:: Data section ::
==================================================

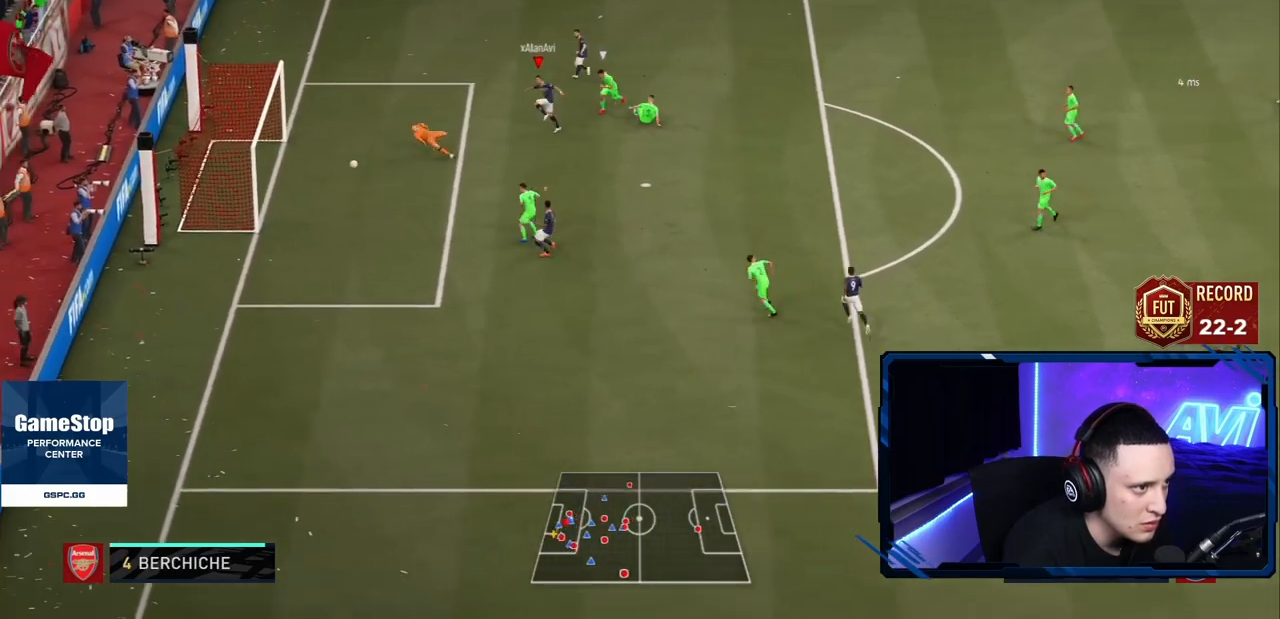
Gameplay with a controller (PlayStation layout); each line is a JSON object with the inputs held at the frame after it. "events" lists button and stick changes between this image and that frame as [ms after this image, input, new state], when the widget could be followed in between. Not read: L3 R3.
{"buttons": ["R1"], "left_stick": "up", "right_stick": "center", "events": [[17, "left_stick", "center"], [317, "left_stick", "up-left"], [468, "R1", "down"], [484, "left_stick", "up"]]}
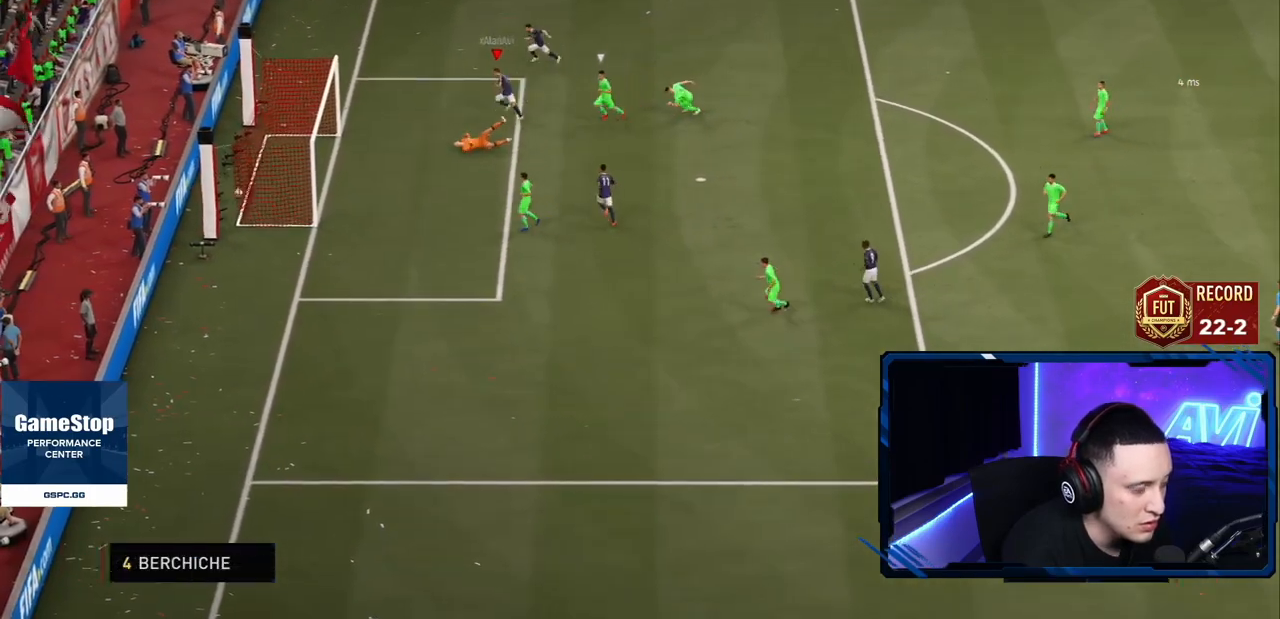
{"buttons": [], "left_stick": "up", "right_stick": "center", "events": [[67, "R1", "up"]]}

==================================================

:: Brief ::
Where images occur in the data above, leave them out and repeat everything else exactly.

:: Task response ::
Gameplay with a controller (PlayStation layout); each line is a JSON object with the inputs held at the frame after it. "events" lists button and stick changes between this image and that frame as [ms after this image, input, new state], when the widget could be followed in between. Not read: L3 R3.
{"buttons": ["R1"], "left_stick": "up", "right_stick": "center", "events": [[17, "left_stick", "center"], [317, "left_stick", "up-left"], [468, "R1", "down"], [484, "left_stick", "up"]]}
{"buttons": [], "left_stick": "up", "right_stick": "center", "events": [[67, "R1", "up"]]}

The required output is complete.